━━━ Provided data ━━━

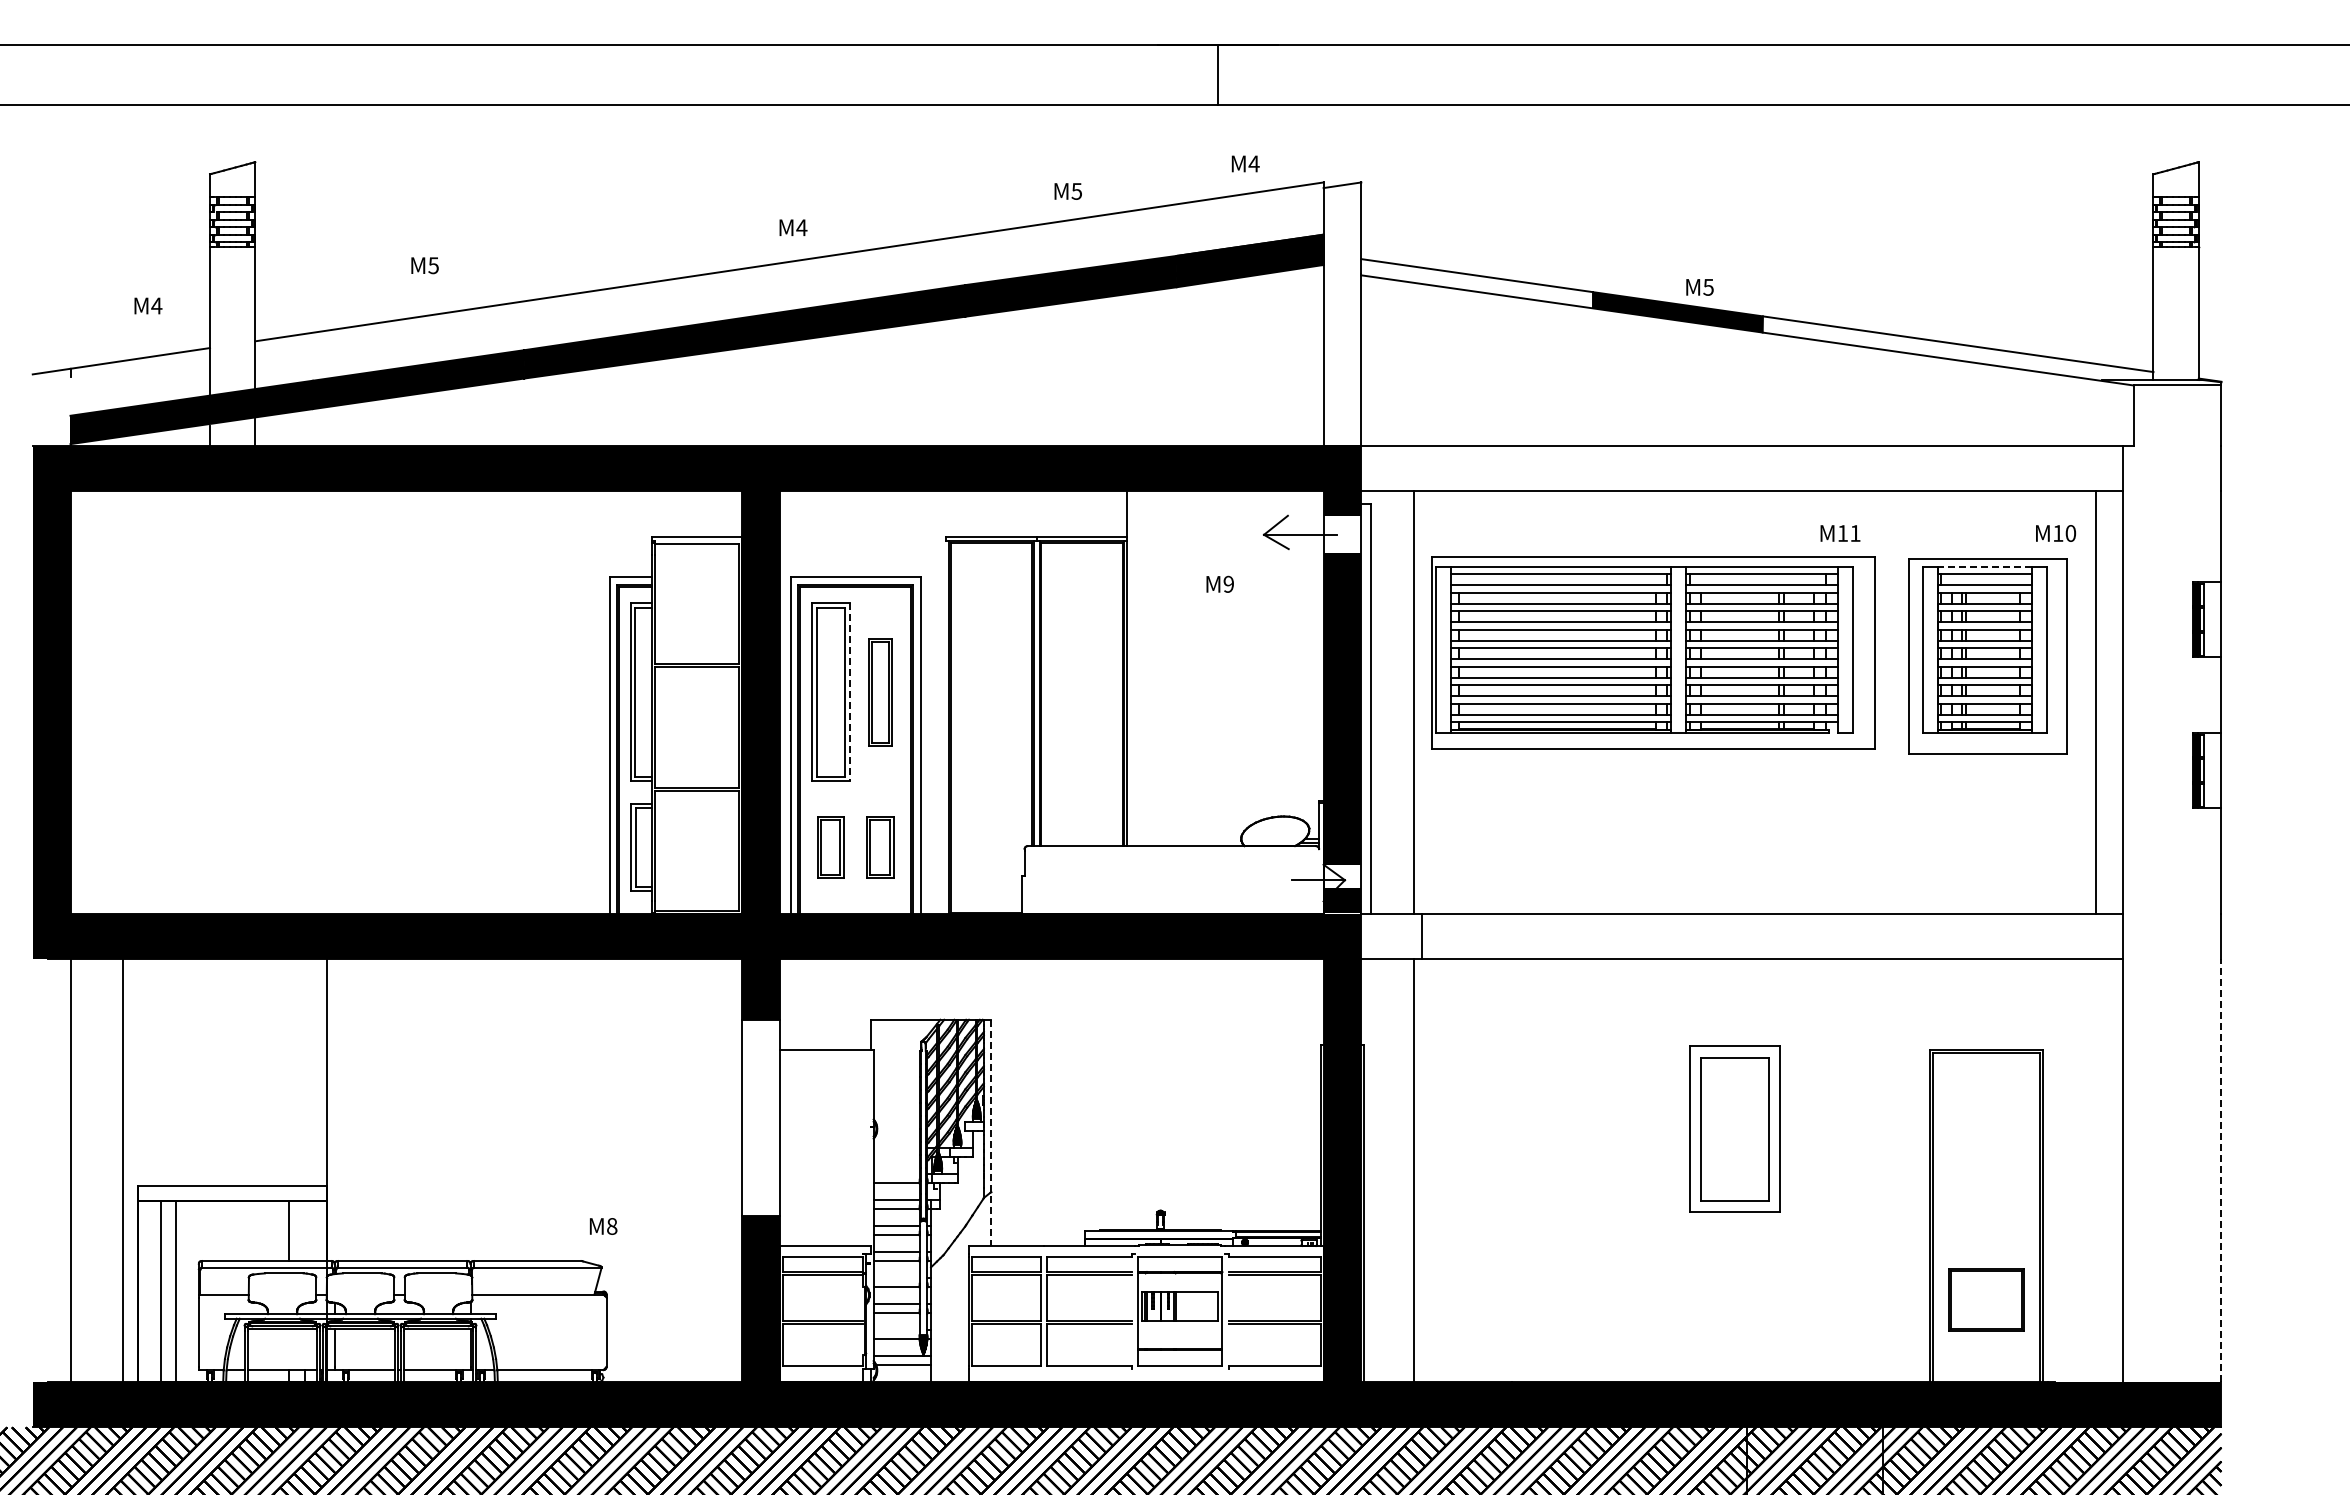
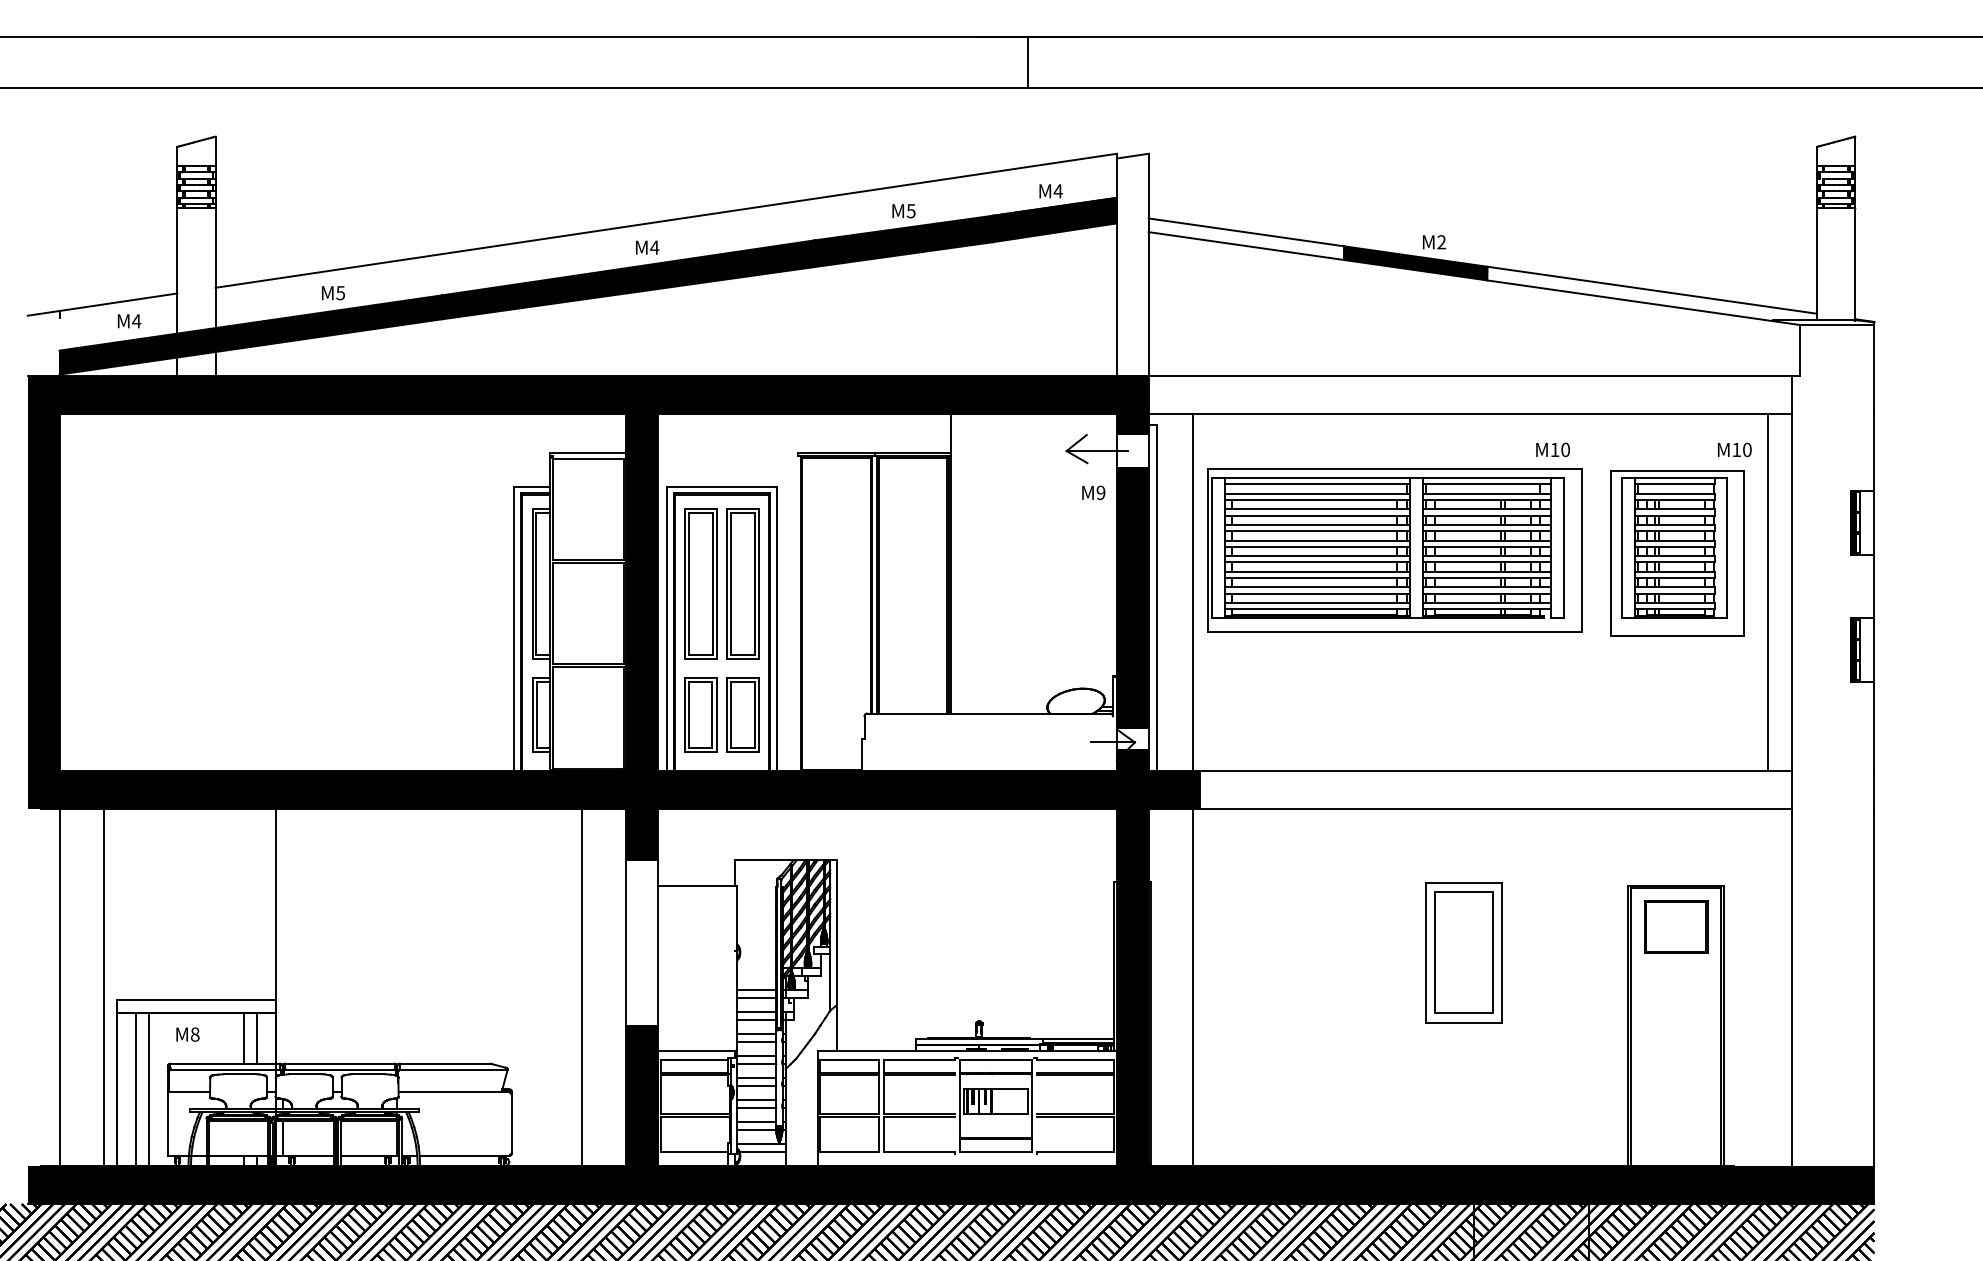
text: (1245, 163) -> (1050, 190), moved
text: (1067, 191) -> (903, 211), moved
text: (793, 227) -> (647, 247), moved
text: (424, 265) -> (332, 293), moved
text: (1708, 286) -> (1441, 241), 5 -> 2
text: (148, 305) -> (129, 320), moved
text: (1855, 533) -> (1565, 449), 11 -> 10
line: (1984, 566) -> (1674, 477), dashed -> solid
text: (1219, 583) -> (1093, 492), moved
part: (880, 691) -> (743, 583), size x1.67
line: (849, 692) -> (716, 584), dashed -> solid
part: (830, 847) -> (700, 714), size x1.43
part: (880, 847) -> (743, 714), size x1.43
fill: (1391, 936) -> (1174, 789), added
line: (991, 1133) -> (836, 956), dashed -> solid
line: (689, 1170) -> (581, 987), added
line: (2221, 1170) -> (1874, 987), dashed -> solid
line: (896, 1174) -> (756, 990), added
text: (603, 1226) -> (187, 1034), moved
line: (304, 1230) -> (257, 1038), added
line: (896, 1278) -> (756, 1078), added
part: (1986, 1299) -> (1676, 926), moved
line: (896, 1330) -> (756, 1122), added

━━━

Task goal.
Each line of the listing that includes the word "part" should be copied out.

Response to this exercise.
part: (880, 691) -> (743, 583), size x1.67
part: (830, 847) -> (700, 714), size x1.43
part: (880, 847) -> (743, 714), size x1.43
part: (1986, 1299) -> (1676, 926), moved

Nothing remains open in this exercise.